Non è una ruota che si inceppa, ma un passo maldestro, che fa finire la professoressa lunga e distesa, un po’ come la vispa Teresa, davanti ai suoi studenti. Da quel momento la geometria quotidiana conosce un continuo smottamento tellurico. Tutte le prospettive vengono meno. Nella testa di Rita si accavallano sensazioni, desideri mal sopiti, sperimentazioni. Si amalgamano fra di loro una serie di sentimenti che appartengono a tutti gli esseri umani e non ai criceti e la metamorfosi che spinge una donna di mezza età a prendere finalmente coscienza con il proprio corpo e, nonostante lo sforzo mentale anche con il proprio io, determina il leight motiv (in questo caso anglofonismo voluta) su cui si basa la storia. Descrivere il turbamento, dare voce a storie che non vorremmo vivere, fatte di mediocrità silente, di isolamento dalla centricità di tutti gli stereotipi su cui si basa la nouvelle vogue (e qui ritorniamo al francese) è anacronistico. In ambito letterario ancora di più, visto che il mercato è saturo di bambini deportati, di mestieranti mediorientali e di sessualità fasciata da corpetti da dominatori. Cecchini è probabilmente un maestro d’ascia. Scarica sulle pagine la forza da boscaiolo e separa il frivolo dall’essenziale.

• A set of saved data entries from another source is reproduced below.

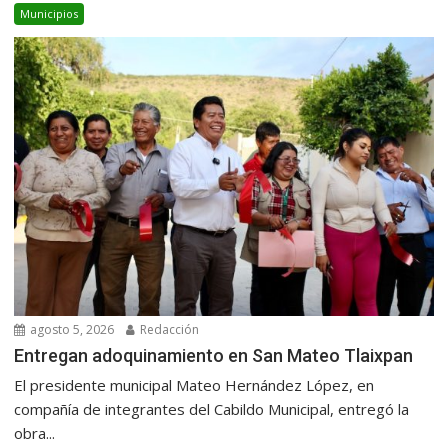
Municipios
agosto 5, 2026
Redacción
Entregan adoquinamiento en San Mateo Tlaixpan
El presidente municipal Mateo Hernández López, en
compañía de integrantes del Cabildo Municipal, entregó la
obra...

"La caduta" è un lavoro ben costruito. Con una fase di progettazione attenta che ha permesso all’autore di entrare nel personaggio, di viverlo e poi di farlo vivere. L’ambientazione è quasi teatrale. Si respira l’aria della prosa di De Filippo e si resta vinavillati (neologismo non presente all’accademia della crusca) a un racconto che si fa incalzante e che sviluppa nel lettore una forma di affetto, verso una Rita qualunque, che inevitabilmente finisce con l’assumere voce e movenze di chi abbiamo incontrato, magari ogni giorno, senza renderci conto che si trattava di una persona e non di un criceto.

 

La caduta – di Gabriele Cecchini. Ed. La Gru

Per una buona lettura, post stress festaiolo, si consiglia di riempire la vasca da bagno con oli essenziali di cedro del libano. Posare sul bordo una tazza di Tisana ottenuta miscelando foglie di Ortica e fiori di betulla.